Dr. Hartman recognizes José Vidaillet Garón, credited as one of the most influential French settlers in Baracoa, as well as the Dumois Tur, Marqués de Casa Mauri, Monroig, Monné and Coutín lineages, who were empowered families that established Las Antillas chocolate factory, La Marsellesa soap factory, the Siglo XIX oil refinery, an iron foundry, bakeries, wood sawmills and houses that are part of the architecture of Baracoa.

The author of the book Franceses en Baracoa tells about the legend related to the Miel river, which according to the popular imagination comes from the love of a Gallic emigrant and a native of Baracoa, who say goodbye in the waters of the torrent of crystal clear water in a glittering full moon night.

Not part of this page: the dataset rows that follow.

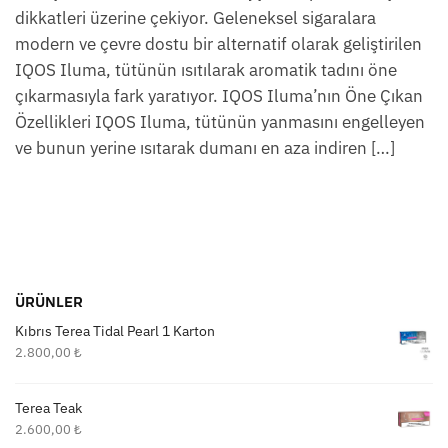
dikkatleri üzerine çekiyor. Geleneksel sigaralara
modern ve çevre dostu bir alternatif olarak geliştirilen
IQOS Iluma, tütünün ısıtılarak aromatik tadını öne
çıkarmasıyla fark yaratıyor. IQOS Iluma’nın Öne Çıkan
Özellikleri IQOS Iluma, tütünün yanmasını engelleyen
ve bunun yerine ısıtarak dumanı en aza indiren […]
ÜRÜNLER
Kıbrıs Terea Tidal Pearl 1 Karton
2.800,00
₺
Terea Teak
2.600,00
₺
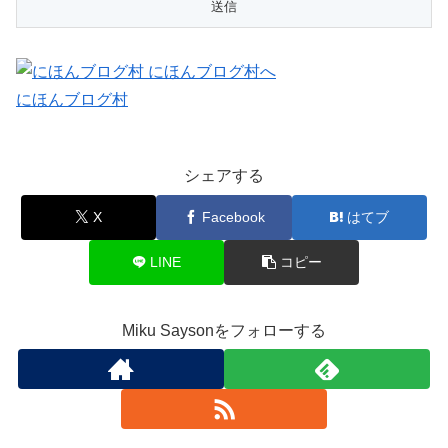
にほんブログ村
シェアする
X
Facebook
はてブ
LINE
コピー
Miku Saysonをフォローする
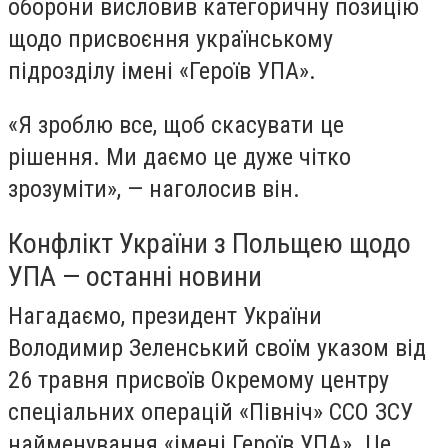
оборони висловив категоричну позицію
щодо присвоєння українському
підрозділу імені «Героїв УПА».
«Я зроблю все, щоб скасувати це
рішення. Ми даємо це дуже чітко
зрозуміти», — наголосив він.
Конфлікт України з Польщею щодо
УПА — останні новини
Нагадаємо, президент України
Володимир Зеленський своїм указом від
26 травня присвоїв Окремому центру
спеціальних операцій «Північ» ССО ЗСУ
найменування «імені Героїв УПА». Це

"And the river at dawn when feeling the whistles of the boats that sailed with families, the river laughs and says:" from this moment all who bathe in my waters will return or stay forever", he said.
The French Presence Day in Guantánamo on its last date, presents the lectures of the graduates Claudia López and Maciel Rodríguez, professors of the University of Oriente, in Santiago de Cuba, who will talk about the life and customs of the Riveaux-Girard and Manet-Petit families, respectively, in addition to the exhibition and tasting of typical dishes with influences of French meals and the personal exhibition "Divino Café", of the plastic artist George Pérez in the Art Gallery of the Salcines Palace in the city.